Contrairement à d’autres pays africains où l’islam réformiste gagne du terrain, les confréries sénégalaises maintiennent une influence durable. Cheikh Gueye, secrétaire général du Cadre unitaire de l’islam et expert reconnu, explique ce phénomène par leur capacité d’adaptation. « Les confréries, qui ont diffusé l’islam au XVIIe siècle, restent des acteurs islamiques de premier plan grâce à leur flexibilité », souligne-t-il. Historiquement enracinées dans le monde rural et actives dans l’agriculture, ces confréries ont su accompagner l’urbanisation en s’implantant progressivement dans les villes, investissant dans des secteurs tels que le commerce et les transports.

Une révolution numérique embrassée par les confréries

Leur capacité d’adaptation s’est également manifestée dans le domaine numérique. Aujourd’hui, les confréries sénégalaises explorent l’économie numérique, utilisant Internet et les réseaux sociaux pour leur prosélytisme. Cette transition contraste avec d’autres pays où le discours réformiste ou salafiste domine ces espaces. Le Grand Magal, commémorant la déportation de Cheikh Ahmadou Bamba en 1895, prend une dimension nouvelle dans le contexte actuel de relecture de l’histoire coloniale. Des intellectuels et étudiants panafricains voient désormais Cheikh Ahmadou Bamba comme une figure de résistance à la colonisation.

Renouveau des relations entre l’État et les confréries

L’arrivée au pouvoir d’Ousmane Sonko et Bassirou Diomaye Faye marque un tournant significatif dans les relations entre l’État et les confréries. Malgré les accusations de « salafisme » à l’encontre de Sonko, le nouveau gouvernement a rapidement noué des liens avec les autorités religieuses. Cheikh Gueye souligne que Sonko et son équipe se sont conformés aux traditions politiques sénégalaises, basées sur une étroite collaboration entre le pouvoir politique et spirituel. Le projet de création d’un ministère du Culte, porté par Sonko, vise à formaliser et institutionnaliser ces relations, rompant ainsi avec le clientélisme et le manque de transparence du passé.

Défis et modernisation des confréries sénégalaises

Les réformes fiscales et foncières envisagées par le nouveau gouvernement posent de nouveaux défis aux confréries, notamment en ce qui concerne les acteurs économiques liés à ces structures. « L’un des défis sera d’assurer que les travailleurs du secteur informel et les entrepreneurs liés aux confréries acceptent de payer les impôts classiques, en plus de financer les organisations religieuses », note Cheikh Gueye.

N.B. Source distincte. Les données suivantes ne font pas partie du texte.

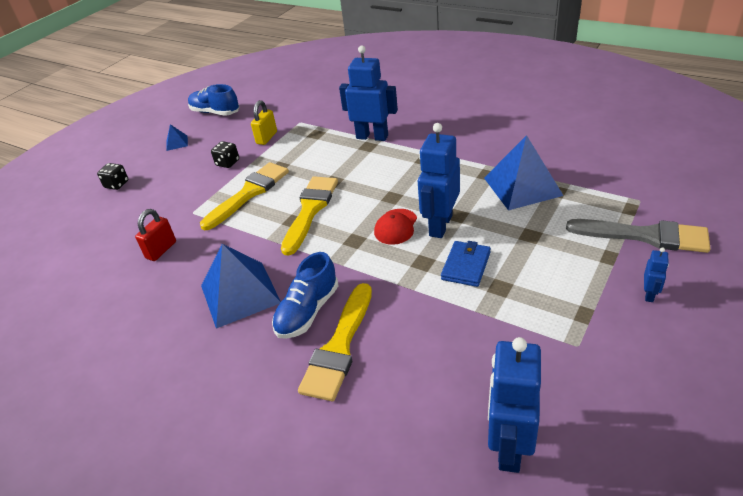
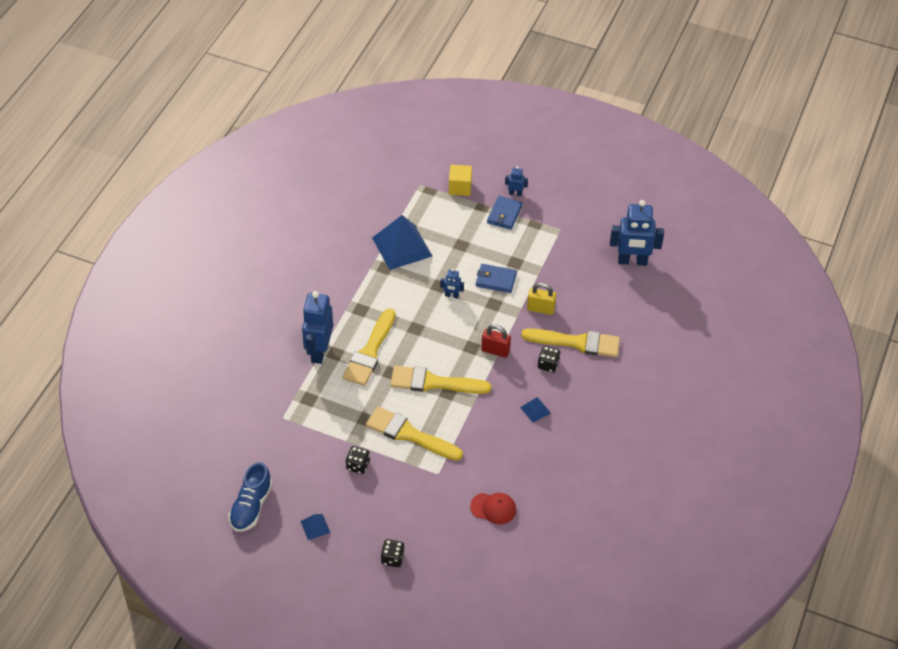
camera: 105 degrees left, 10 degrees up
(161, 250) = (490, 481): red padlock -> red padlock (495, 351)
(240, 294) = (535, 410): blue pyramid -> blue pyramid, size x0.45
(266, 138) = (312, 441): yellow padlock -> yellow padlock (540, 309)
(308, 311) = (548, 365): blue shoe -> black dice
(364, 167) = (370, 352): none -> yellow brush
(396, 227) = (454, 322): red cap -> red cap (493, 508)
(440, 225) = (451, 295): blue robot -> blue robot, size x0.46
(599, 280) = (504, 214): none -> blue wallet
(645, 236) = (460, 187): grey brush -> yellow cube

Touba, la ville sainte des mourides, illustre ces mutations. L’abandon de la police des mœurs par le khalife des mourides montre une prise de conscience des limites du modèle traditionnel face à la croissance démographique. Cette évolution s’accompagne d’une modernisation de la ville, notamment avec la création d’une université islamique moderne, qui collabore avec des institutions européennes et propose des cursus variés.

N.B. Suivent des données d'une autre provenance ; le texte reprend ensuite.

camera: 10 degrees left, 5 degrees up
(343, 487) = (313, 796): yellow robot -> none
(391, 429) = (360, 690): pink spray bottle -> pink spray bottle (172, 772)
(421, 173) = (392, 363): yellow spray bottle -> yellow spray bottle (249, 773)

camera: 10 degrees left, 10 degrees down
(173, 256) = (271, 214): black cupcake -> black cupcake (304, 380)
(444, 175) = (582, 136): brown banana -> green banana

L’éducation au cœur des mutations

L’éducation est également un terrain où ces changements se manifestent. Les écoles hybrides, qui combinent enseignement classique en français et enseignement arabisant et islamique, connaissent un succès croissant à Dakar et Touba. Cependant, une partie importante de la société sénégalaise n’est pas régie par les prescriptions islamiques, ce qui appelle à un débat ouvert pour trouver un compromis entre les différentes idéologies, religieuses et culturelles.

En conclusion, Cheikh Gueye résume bien la situation : « Entre la laïcité inspirée de la France et le pouvoir des religieux, il existe une large palette de possibilités. » Le futur dira quelle voie le Sénégal empruntera dans cette quête d’équilibre entre tradition et modernité.